**Exercise objective**.
Among the entries below, copy only the span from the line containing "ayahku, telah menceritakan" through the line containing "Af Kirsten Mar". Do so exactly, and skip the pictures.

**Stored data**.
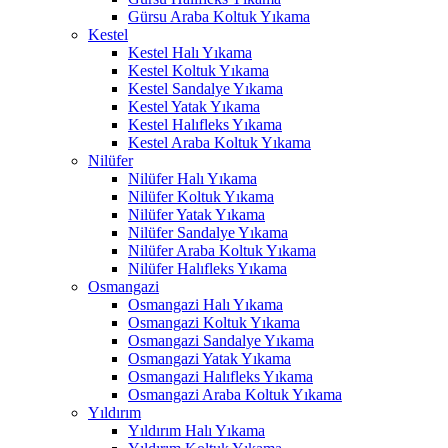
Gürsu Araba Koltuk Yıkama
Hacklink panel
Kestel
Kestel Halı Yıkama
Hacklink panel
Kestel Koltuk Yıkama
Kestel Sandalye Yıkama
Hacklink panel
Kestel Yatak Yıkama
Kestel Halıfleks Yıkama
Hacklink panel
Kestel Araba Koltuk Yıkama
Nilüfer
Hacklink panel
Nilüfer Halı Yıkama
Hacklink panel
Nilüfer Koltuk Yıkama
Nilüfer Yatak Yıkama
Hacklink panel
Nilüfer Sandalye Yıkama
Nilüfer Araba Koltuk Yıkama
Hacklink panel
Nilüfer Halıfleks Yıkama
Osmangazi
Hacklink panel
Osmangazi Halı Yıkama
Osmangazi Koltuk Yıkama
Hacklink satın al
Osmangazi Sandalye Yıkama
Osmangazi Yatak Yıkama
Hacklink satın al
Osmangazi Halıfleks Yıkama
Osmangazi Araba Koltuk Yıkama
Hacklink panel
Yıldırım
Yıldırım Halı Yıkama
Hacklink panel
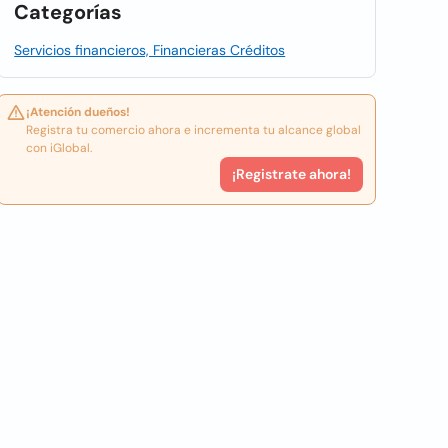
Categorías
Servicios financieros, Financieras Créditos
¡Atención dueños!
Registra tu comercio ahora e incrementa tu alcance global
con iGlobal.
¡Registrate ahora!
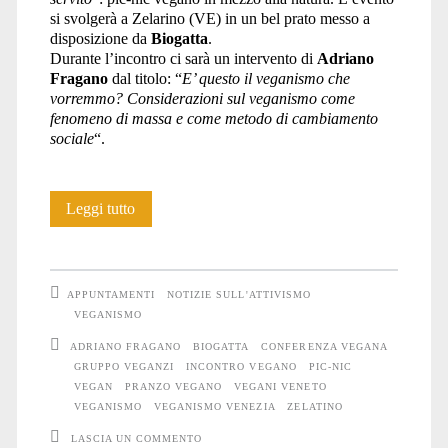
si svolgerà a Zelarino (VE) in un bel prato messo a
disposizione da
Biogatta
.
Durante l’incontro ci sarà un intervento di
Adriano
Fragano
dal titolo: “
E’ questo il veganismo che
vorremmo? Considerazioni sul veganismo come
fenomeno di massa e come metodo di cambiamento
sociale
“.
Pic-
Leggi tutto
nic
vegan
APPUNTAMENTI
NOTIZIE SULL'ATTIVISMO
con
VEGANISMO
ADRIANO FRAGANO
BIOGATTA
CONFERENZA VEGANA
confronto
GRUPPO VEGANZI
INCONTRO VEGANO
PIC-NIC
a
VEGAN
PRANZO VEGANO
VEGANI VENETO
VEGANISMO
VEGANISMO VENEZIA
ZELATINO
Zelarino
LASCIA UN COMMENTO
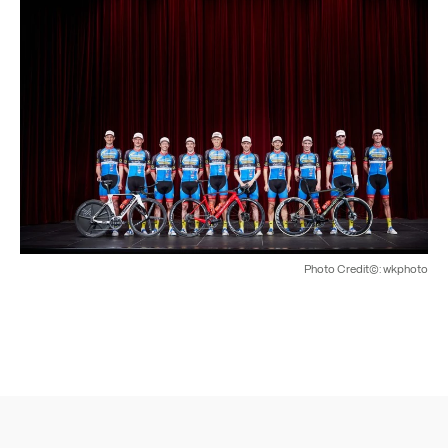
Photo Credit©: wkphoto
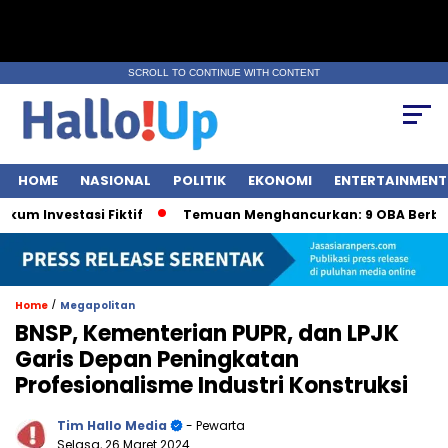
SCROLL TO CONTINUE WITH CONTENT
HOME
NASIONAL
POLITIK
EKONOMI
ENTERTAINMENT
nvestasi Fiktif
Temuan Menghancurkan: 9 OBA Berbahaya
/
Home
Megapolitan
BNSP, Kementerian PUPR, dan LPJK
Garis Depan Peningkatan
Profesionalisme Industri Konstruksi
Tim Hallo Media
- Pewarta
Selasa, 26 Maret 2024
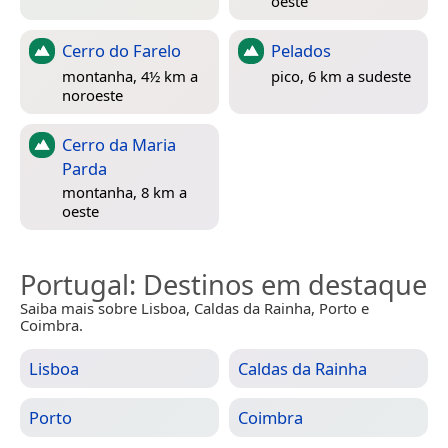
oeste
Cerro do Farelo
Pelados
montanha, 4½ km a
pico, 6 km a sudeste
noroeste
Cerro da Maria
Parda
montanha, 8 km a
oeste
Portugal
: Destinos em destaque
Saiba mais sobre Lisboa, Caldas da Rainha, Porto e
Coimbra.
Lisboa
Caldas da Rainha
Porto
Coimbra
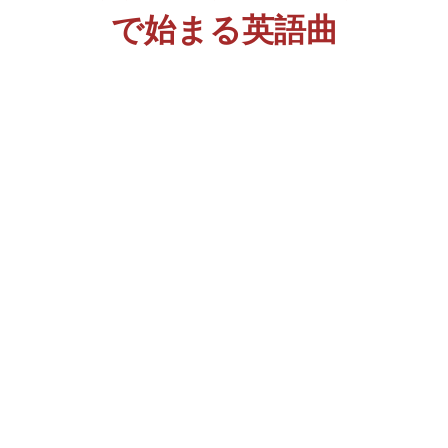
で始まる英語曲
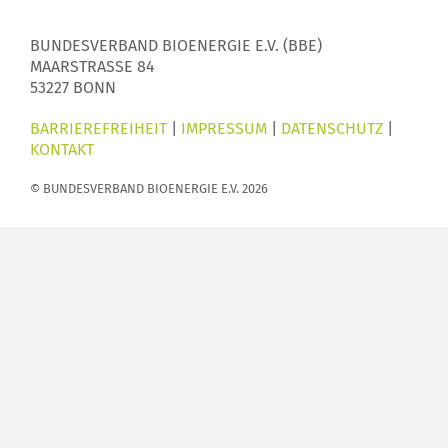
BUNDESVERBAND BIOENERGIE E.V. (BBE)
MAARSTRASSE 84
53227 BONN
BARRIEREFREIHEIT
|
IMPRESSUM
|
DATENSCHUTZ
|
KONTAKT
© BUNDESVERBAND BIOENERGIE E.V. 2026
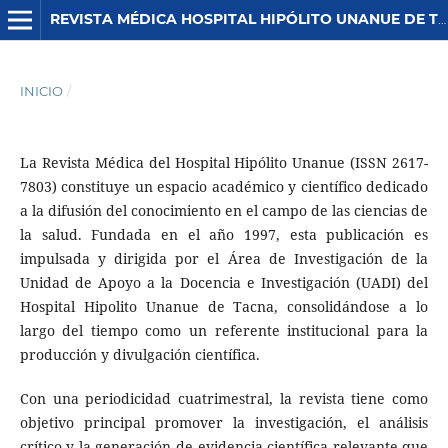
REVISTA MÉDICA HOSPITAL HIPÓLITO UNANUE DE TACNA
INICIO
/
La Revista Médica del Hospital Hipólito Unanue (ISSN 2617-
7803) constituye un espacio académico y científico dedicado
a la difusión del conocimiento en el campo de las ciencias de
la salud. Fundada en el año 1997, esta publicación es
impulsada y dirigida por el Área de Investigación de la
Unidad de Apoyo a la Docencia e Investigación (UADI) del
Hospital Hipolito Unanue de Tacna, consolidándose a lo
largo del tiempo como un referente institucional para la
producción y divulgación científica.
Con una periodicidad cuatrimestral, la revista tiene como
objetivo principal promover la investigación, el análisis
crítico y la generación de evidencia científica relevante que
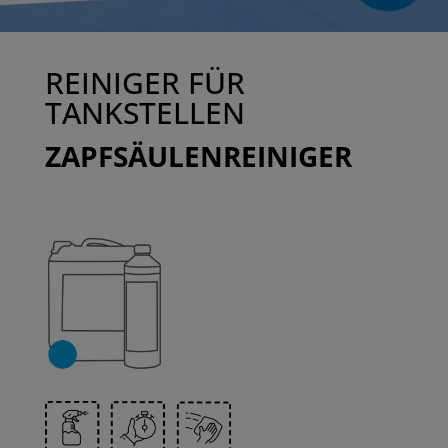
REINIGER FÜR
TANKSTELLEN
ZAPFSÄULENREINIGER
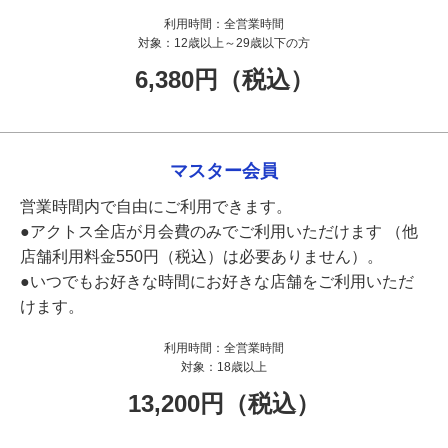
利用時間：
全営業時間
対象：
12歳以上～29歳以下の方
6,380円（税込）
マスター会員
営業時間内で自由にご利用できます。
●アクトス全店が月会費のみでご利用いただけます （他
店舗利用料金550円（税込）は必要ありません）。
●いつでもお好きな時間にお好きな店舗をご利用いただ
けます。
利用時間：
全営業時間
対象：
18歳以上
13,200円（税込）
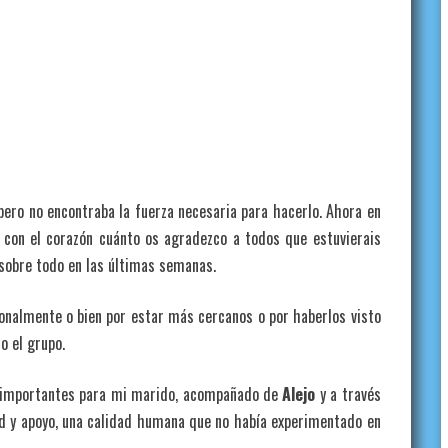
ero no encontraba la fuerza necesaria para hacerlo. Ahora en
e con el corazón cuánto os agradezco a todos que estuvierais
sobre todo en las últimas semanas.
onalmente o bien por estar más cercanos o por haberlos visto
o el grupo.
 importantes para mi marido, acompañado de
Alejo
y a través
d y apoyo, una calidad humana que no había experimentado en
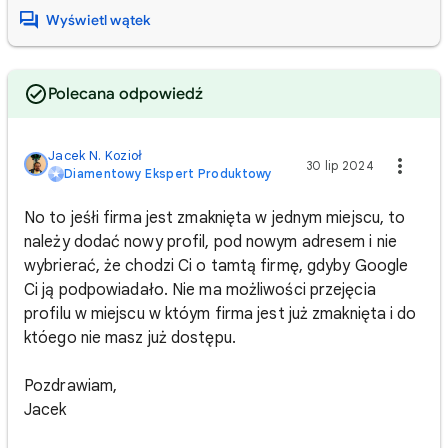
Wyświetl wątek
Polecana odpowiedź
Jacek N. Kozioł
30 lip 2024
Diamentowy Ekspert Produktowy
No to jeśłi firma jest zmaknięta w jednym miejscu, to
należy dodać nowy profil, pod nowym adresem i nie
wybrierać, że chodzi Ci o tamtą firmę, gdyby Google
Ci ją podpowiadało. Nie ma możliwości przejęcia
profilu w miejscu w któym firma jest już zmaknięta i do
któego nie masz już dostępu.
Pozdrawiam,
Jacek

==

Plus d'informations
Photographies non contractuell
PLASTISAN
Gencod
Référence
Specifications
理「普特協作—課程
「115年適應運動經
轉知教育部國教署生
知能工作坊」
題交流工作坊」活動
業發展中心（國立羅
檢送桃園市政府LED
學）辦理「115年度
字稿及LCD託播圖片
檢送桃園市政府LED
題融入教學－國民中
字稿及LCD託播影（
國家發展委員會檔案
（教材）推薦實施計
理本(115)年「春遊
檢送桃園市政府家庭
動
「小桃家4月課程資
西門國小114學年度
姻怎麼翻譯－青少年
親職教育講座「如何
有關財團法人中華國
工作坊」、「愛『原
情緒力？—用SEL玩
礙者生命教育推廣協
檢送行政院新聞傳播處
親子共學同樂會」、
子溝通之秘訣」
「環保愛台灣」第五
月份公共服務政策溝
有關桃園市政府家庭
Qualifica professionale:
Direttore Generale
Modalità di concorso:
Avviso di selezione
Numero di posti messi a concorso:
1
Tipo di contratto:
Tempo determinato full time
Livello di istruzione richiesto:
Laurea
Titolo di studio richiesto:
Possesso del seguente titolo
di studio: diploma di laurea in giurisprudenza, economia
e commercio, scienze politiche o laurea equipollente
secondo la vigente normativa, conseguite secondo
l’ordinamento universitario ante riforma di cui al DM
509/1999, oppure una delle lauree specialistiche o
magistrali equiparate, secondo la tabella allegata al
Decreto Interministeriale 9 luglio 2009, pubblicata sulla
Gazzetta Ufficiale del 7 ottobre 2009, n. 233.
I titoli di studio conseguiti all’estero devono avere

...

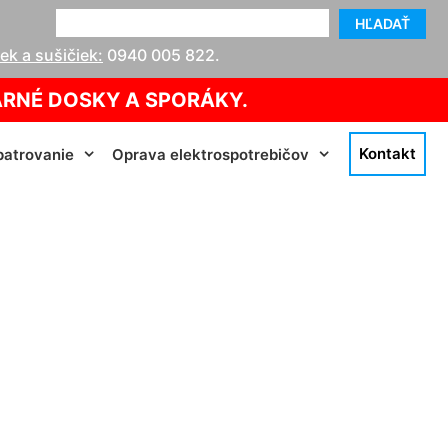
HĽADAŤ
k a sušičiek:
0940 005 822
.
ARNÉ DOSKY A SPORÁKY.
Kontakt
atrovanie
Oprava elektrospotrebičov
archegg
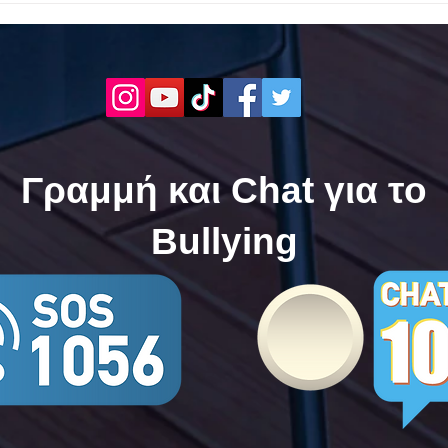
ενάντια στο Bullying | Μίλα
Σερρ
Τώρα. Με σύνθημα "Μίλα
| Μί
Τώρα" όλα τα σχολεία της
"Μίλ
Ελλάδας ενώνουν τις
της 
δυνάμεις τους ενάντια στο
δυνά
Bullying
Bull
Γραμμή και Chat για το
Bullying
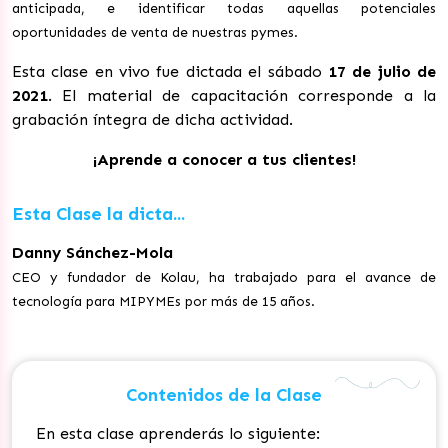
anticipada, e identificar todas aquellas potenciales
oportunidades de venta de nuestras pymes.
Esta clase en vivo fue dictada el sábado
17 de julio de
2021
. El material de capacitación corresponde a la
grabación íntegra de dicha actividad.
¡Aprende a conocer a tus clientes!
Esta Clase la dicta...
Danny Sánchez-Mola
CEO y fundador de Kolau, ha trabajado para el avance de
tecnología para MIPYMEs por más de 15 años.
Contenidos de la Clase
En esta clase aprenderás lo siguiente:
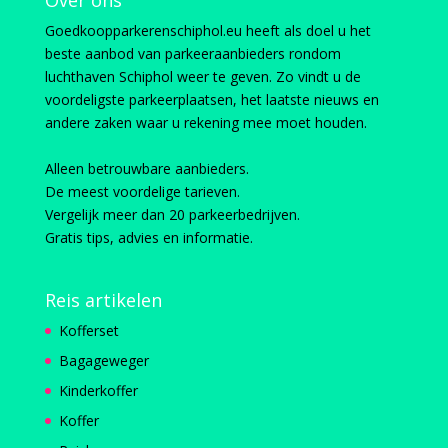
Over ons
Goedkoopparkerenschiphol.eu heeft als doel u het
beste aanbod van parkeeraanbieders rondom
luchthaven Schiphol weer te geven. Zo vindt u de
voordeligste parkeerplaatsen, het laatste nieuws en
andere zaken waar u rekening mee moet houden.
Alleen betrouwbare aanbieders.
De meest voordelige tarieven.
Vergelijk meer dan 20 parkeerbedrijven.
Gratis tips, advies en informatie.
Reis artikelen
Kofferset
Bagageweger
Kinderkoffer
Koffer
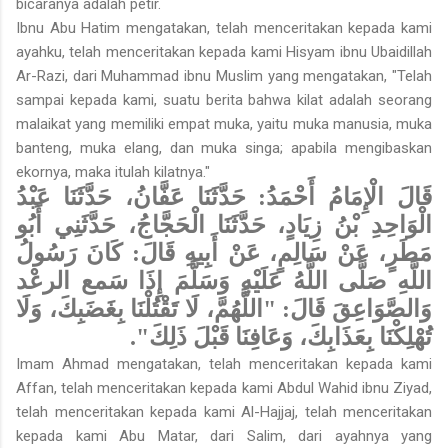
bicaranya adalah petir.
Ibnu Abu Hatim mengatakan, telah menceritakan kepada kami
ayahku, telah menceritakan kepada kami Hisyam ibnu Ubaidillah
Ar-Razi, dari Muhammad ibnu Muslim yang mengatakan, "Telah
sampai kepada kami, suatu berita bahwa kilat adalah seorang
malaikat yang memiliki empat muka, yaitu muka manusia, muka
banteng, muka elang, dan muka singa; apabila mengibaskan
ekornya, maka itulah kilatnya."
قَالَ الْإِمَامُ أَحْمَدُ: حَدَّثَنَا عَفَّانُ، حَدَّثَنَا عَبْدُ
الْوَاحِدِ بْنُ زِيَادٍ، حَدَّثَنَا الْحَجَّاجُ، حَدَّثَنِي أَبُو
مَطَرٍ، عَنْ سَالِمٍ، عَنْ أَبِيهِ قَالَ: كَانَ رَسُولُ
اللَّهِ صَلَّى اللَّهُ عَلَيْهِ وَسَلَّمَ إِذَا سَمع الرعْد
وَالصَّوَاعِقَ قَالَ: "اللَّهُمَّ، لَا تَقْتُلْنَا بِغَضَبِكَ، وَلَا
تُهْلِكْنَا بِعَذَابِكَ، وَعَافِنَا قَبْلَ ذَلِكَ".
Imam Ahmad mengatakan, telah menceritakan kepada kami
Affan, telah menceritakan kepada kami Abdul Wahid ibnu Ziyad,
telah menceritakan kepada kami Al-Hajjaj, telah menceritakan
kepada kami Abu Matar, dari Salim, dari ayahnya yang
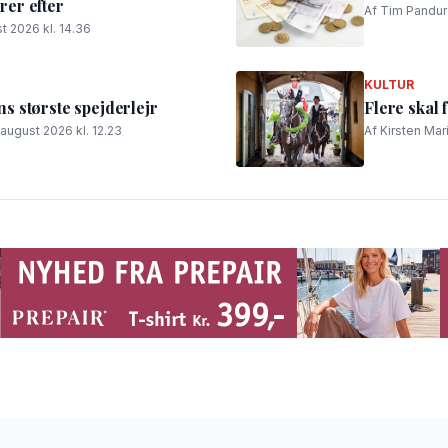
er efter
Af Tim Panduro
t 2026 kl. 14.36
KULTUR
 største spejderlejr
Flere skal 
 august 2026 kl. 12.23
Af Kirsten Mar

**Finished task**.
ayahku, telah menceritakan kepada kami Hisyam ibnu Ubaidillah
Ar-Razi, dari Muhammad ibnu Muslim yang mengatakan, "Telah
sampai kepada kami, suatu berita bahwa kilat adalah seorang
malaikat yang memiliki empat muka, yaitu muka manusia, muka
banteng, muka elang, dan muka singa; apabila mengibaskan
ekornya, maka itulah kilatnya."
قَالَ الْإِمَامُ أَحْمَدُ: حَدَّثَنَا عَفَّانُ، حَدَّثَنَا عَبْدُ
الْوَاحِدِ بْنُ زِيَادٍ، حَدَّثَنَا الْحَجَّاجُ، حَدَّثَنِي أَبُو
مَطَرٍ، عَنْ سَالِمٍ، عَنْ أَبِيهِ قَالَ: كَانَ رَسُولُ
اللَّهِ صَلَّى اللَّهُ عَلَيْهِ وَسَلَّمَ إِذَا سَمع الرعْد
وَالصَّوَاعِقَ قَالَ: "اللَّهُمَّ، لَا تَقْتُلْنَا بِغَضَبِكَ، وَلَا
تُهْلِكْنَا بِعَذَابِكَ، وَعَافِنَا قَبْلَ ذَلِكَ".
Imam Ahmad mengatakan, telah menceritakan kepada kami
Affan, telah menceritakan kepada kami Abdul Wahid ibnu Ziyad,
telah menceritakan kepada kami Al-Hajjaj, telah menceritakan
kepada kami Abu Matar, dari Salim, dari ayahnya yang
er efter
Af Tim Panduro
t 2026 kl. 14.36
KULTUR
 største spejderlejr
Flere skal 
 august 2026 kl. 12.23
Af Kirsten Mar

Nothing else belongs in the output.